Since the PC is shutting off in BIOS, it's likely either the CPU is overheating or the power supply can't handle the system.

Please list your system specs in full as outlined here http://www.techsupportforum.com/558208-post1.html

Try applying a fresh clean coat of Arctic Silver Thermal compound to the heatsink and cpu. http://www.arcticsilver.com/arctic_silver_instructions.htm

If you are attemting to boot to the hard drive/OS from your old motherboard you'll need to do a repair installation of Windows to get past the BSOD. You likely had a different chipset with different controllers making it unaccessible to the new hardware.

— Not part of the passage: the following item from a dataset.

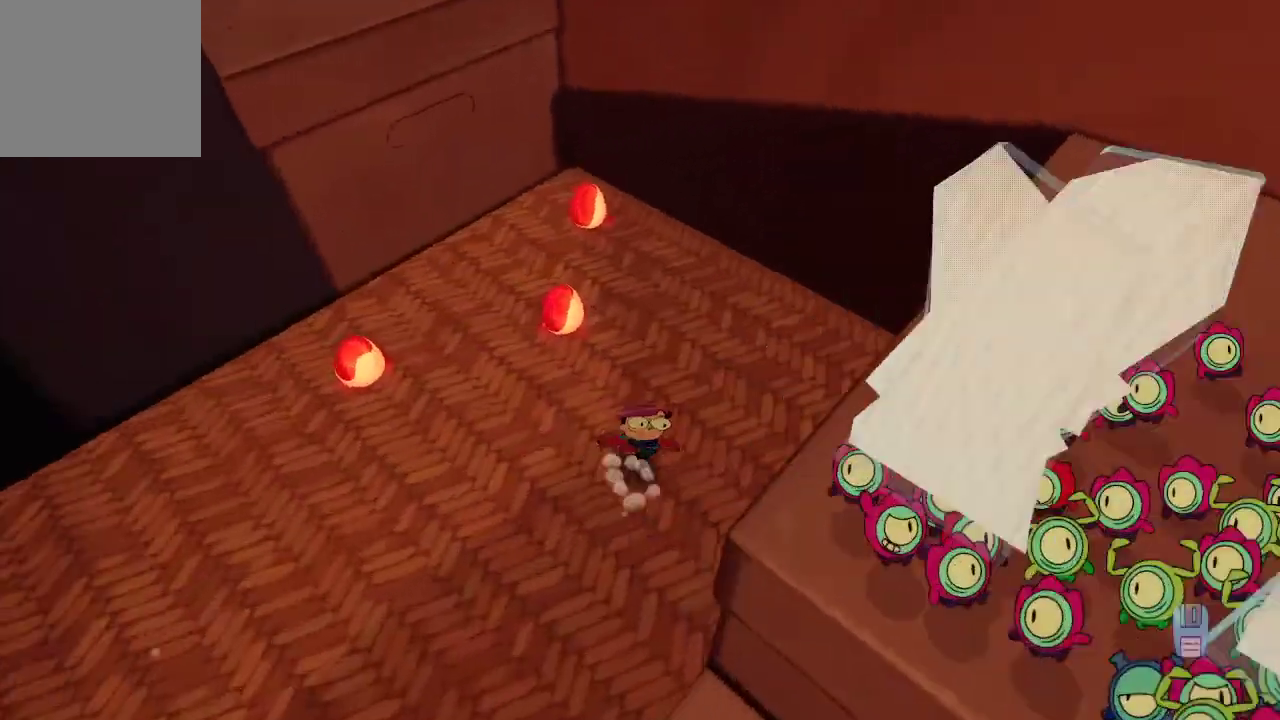
{"buttons": [], "left_stick": "up-left", "right_stick": "center", "events": [[200, "left_stick", "up-left"]]}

http://www.michaelstevenstech.com/XPrepairinstall.htm

Be aware that if have any virtual drives installed the hard drive Windows will run into problems with the repair install. In this case you would best served to reconnect your old hardware, boot up and unistall the virtual cd/dvd drives before attempting an repair install with your new hardware.


----------



## robbiep (Jan 6, 2008)

*Re: ASUS P5N-E SLI motherboard help*



mattlock said:


> Please list your system specs in full as outlined here



Hard Drive - Seagate Barracuda 7200.7 ST3120026A 120GB
Disk Drive - Lite-on Dvd-rom 16xdvd/48xcd Ide
Motherboard -ASUS P5N-E SLI
Processor - Intel Core 2 Duo E6550 2.33GHz 1333FSB Socket 775 4MB Cache
Memory - 2GB (Kingston 1GB PC5300 DDR2 667MHz 240 Pin Dimm x2)
Case - ICUTE Jet Turbine ATX PC Case
Power Supply - 450W X-Power PSU
Graphics Card - Inno3D 7300 Series



mattlock said:


> If you are attemting to boot to the hard drive/OS from your old motherboard you'll need to do a repair installation of Windows to get past the BSOD. You likely had a different chipset with different controllers making it unaccessible to the new hardware.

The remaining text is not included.